A simple machine learning project that trains a neural network to recognize handwritten digits using TensorFlow and the MNIST dataset.
This project demonstrates a complete ML pipeline:
- Data loading and preprocessing
- Neural network model building
- Model training with early stopping
- Model evaluation and predictions
- Visualization of results
The MNIST dataset contains 70,000 grayscale images of handwritten digits (0-9):
- 60,000 training images
- 10,000 test images
- Image size: 28x28 pixels
- Input Layer: 784 features (28x28 flattened)

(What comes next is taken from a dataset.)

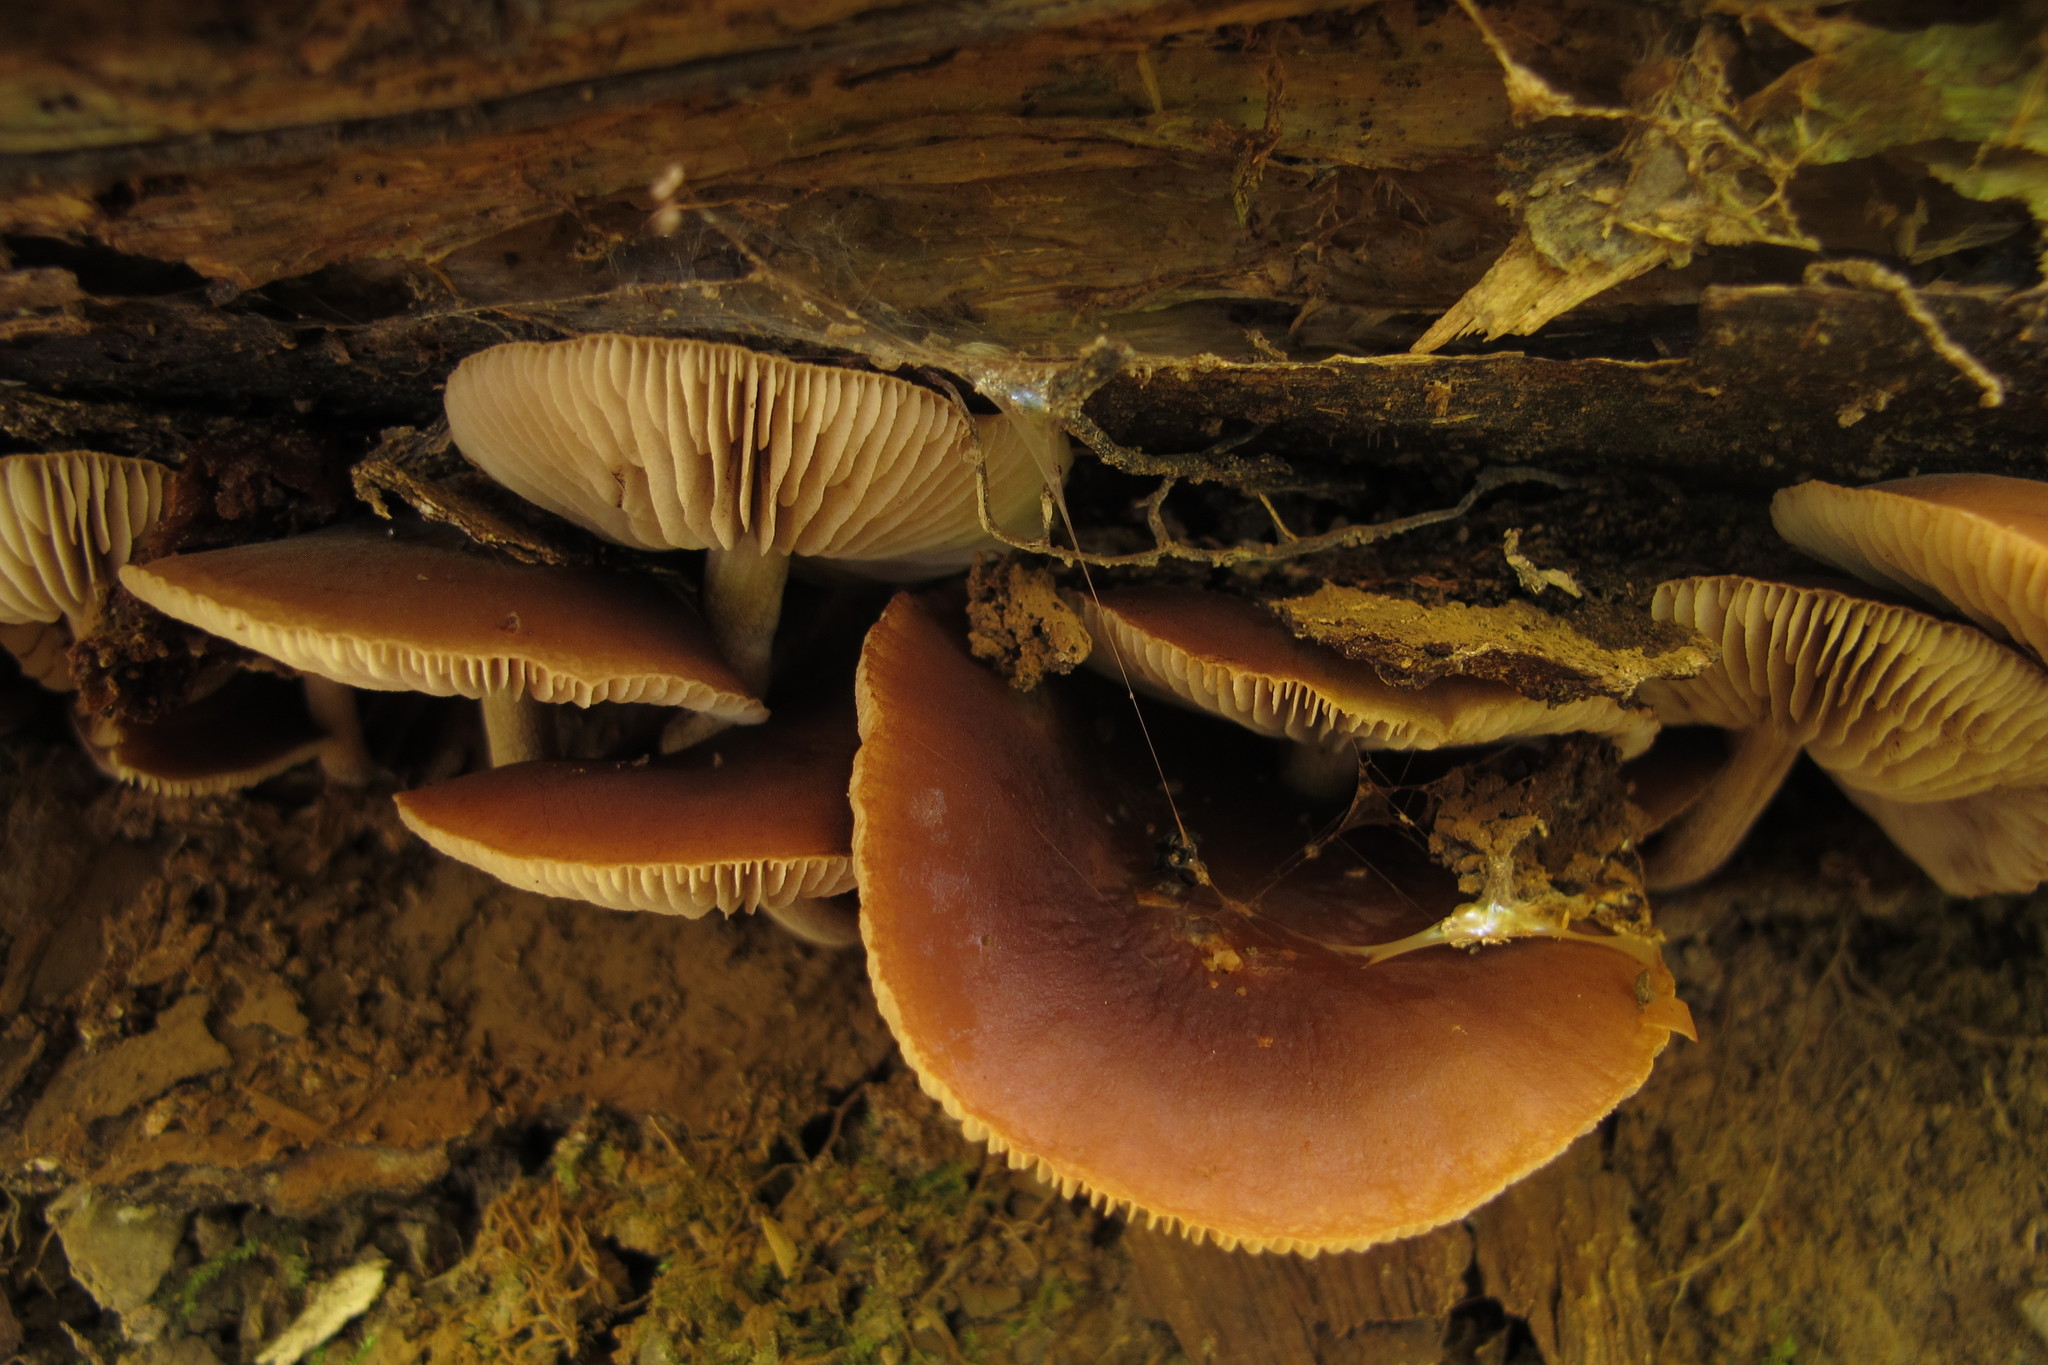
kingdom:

- Hidden Layer 1: 128 neurons, ReLU activation, 20% dropout
- Hidden Layer 2: 64 neurons, ReLU activation, 20% dropout
- Output Layer: 10 neurons (one per digit), Softmax activation
ml-tensorflow-project/
│
├── data/ # Data directory (MNIST auto-downloads)
├── models/ # Saved models and plots
│ ├── mnist_model.keras # Trained model
│ ├── training_history.png # Training plots
│ └── predictions_sample.png # Prediction visualizations
│
├── train_model.py # Training script
├── predict.py # Prediction script
├── requirements.txt # Python dependencies
└── README.md # This file
-
Install Python 3.8 or higher
-
Install dependencies:
pip install -r requirements.txtRun the training script to train the neural network:
python train_model.pyThis will:
- Load and preprocess the MNIST dataset
- Build the neural network
- Train for up to 20 epochs (with early stopping)
- Save the trained model to
models/mnist_model.keras - Generate training history plots
Expected accuracy: ~97-98% on test set
Run the prediction script to test the trained model:
python predict.pyThis will:
- Load the trained model
- Evaluate performance on the test set
- Show predictions on 10 random samples
- Optionally enter interactive mode to test specific images
In interactive mode, you can:
- Enter any test image index (0-9999)
- See the true label, predicted label, and confidence
- View probability distribution for all digits
- Visualize the image
The model typically achieves:
- Test Accuracy: ~97-98%
- Training Time: 2-5 minutes (CPU)
- Model Size: ~400 KB
- ✅ Simple and easy to understand
- ✅ Well-commented code
- ✅ Reproducible results (random seeds set)
- ✅ Early stopping to prevent overfitting
- ✅ Dropout layers for regularization
- ✅ Comprehensive evaluation metrics
- ✅ Interactive prediction mode
- ✅ Visualization of training and predictions
- Python 3.8+
- TensorFlow 2.15+
- NumPy
- Matplotlib
- scikit-learn
To extend this project, consider:
- Try different model architectures (CNN, deeper networks)
- Experiment with hyperparameters (learning rate, batch size)
- Add data augmentation
- Implement confusion matrix visualization
- Try other datasets (Fashion-MNIST, CIFAR-10)
- Deploy the model as a web application
This project is for educational purposes.